How to complete this task >> Reproduce every line of the listing below verbatim, omitting the pictures.

Saved data entries >>
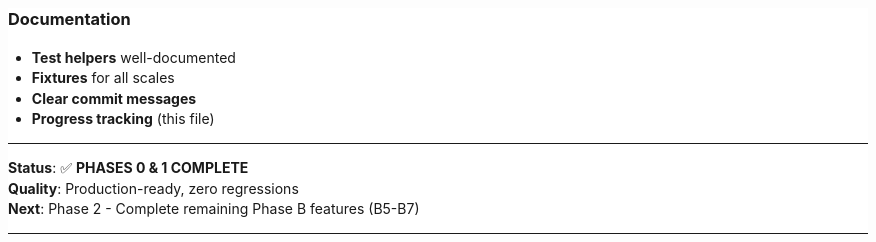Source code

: ### Documentation
- **Test helpers** well-documented
- **Fixtures** for all scales
- **Clear commit messages**
- **Progress tracking** (this file)

---

**Status**: ✅ **PHASES 0 & 1 COMPLETE**  
**Quality**: Production-ready, zero regressions  
**Next**: Phase 2 - Complete remaining Phase B features (B5-B7)

---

Problem solution >>
Source code

: ### Documentation
- **Test helpers** well-documented
- **Fixtures** for all scales
- **Clear commit messages**
- **Progress tracking** (this file)

---

**Status**: ✅ **PHASES 0 & 1 COMPLETE**  
**Quality**: Production-ready, zero regressions  
**Next**: Phase 2 - Complete remaining Phase B features (B5-B7)

---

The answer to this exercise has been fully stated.